▶ _The task_
What are the lines, word for word, from the line with "Suchých pocit, že se vrací do stejné" up to and including the line with "дарим ей и её семье приз —" in the records below? Omit the pictures.

▶ _Task material_
......
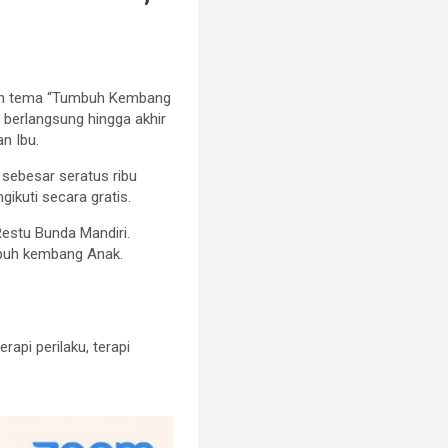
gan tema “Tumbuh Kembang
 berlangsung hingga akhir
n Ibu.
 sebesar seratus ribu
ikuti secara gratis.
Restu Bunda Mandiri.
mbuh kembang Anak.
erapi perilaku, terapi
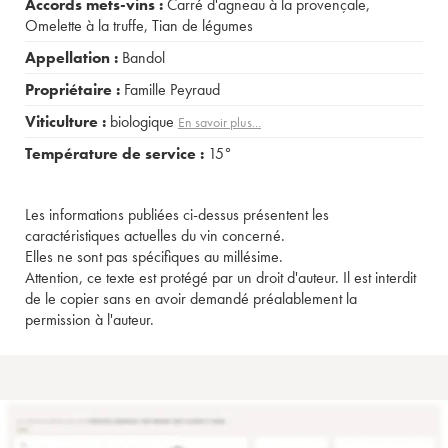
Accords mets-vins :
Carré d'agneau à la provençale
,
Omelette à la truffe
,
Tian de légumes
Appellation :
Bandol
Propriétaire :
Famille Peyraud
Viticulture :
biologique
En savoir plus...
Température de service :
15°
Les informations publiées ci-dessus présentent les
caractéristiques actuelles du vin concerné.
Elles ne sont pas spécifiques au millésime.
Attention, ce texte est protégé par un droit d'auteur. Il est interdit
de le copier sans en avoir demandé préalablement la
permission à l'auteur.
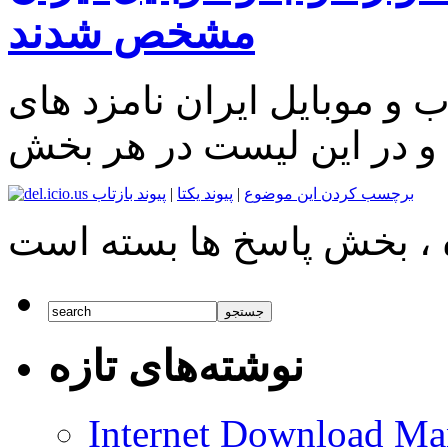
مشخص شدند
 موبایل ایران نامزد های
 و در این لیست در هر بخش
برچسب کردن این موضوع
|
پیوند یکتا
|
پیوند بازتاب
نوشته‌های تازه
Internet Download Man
......
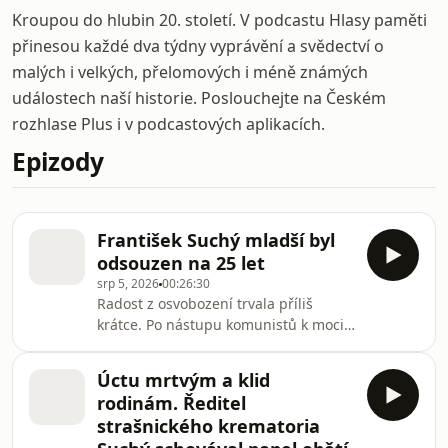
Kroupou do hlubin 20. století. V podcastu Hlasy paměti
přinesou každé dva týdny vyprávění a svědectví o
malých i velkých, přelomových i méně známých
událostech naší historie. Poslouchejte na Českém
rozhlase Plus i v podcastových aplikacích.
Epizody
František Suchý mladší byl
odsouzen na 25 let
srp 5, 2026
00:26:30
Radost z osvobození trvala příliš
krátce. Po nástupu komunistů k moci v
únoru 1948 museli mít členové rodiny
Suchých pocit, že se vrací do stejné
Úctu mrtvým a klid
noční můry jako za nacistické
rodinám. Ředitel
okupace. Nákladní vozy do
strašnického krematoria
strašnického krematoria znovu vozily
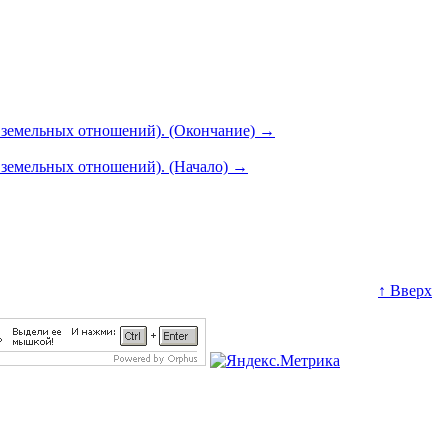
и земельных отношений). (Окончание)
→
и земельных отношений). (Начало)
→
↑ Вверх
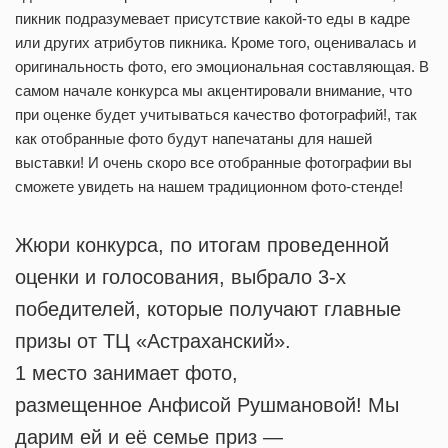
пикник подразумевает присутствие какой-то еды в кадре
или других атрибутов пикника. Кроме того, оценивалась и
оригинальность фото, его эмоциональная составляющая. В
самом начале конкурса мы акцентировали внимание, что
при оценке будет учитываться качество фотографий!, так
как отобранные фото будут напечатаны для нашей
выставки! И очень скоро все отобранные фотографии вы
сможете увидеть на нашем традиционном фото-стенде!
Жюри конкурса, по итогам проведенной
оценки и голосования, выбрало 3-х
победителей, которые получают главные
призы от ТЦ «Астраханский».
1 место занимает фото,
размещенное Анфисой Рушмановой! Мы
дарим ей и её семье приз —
......
▶ _Expected answer_
Suchých pocit, že se vrací do stejné
Úctu mrtvým a klid
noční můry jako za nacistické
rodinám. Ředitel
okupace. Nákladní vozy do
strašnického krematoria
strašnického krematoria znovu vozily
и земельных отношений). (Окончание)
→
и земельных отношений). (Начало)
→
↑ Вверх
пикник подразумевает присутствие какой-то еды в кадре
или других атрибутов пикника. Кроме того, оценивалась и
оригинальность фото, его эмоциональная составляющая. В
самом начале конкурса мы акцентировали внимание, что
при оценке будет учитываться качество фотографий!, так
как отобранные фото будут напечатаны для нашей
выставки! И очень скоро все отобранные фотографии вы
сможете увидеть на нашем традиционном фото-стенде!
Жюри конкурса, по итогам проведенной
оценки и голосования, выбрало 3-х
победителей, которые получают главные
призы от ТЦ «Астраханский».
1 место занимает фото,
размещенное Анфисой Рушмановой! Мы
дарим ей и её семье приз —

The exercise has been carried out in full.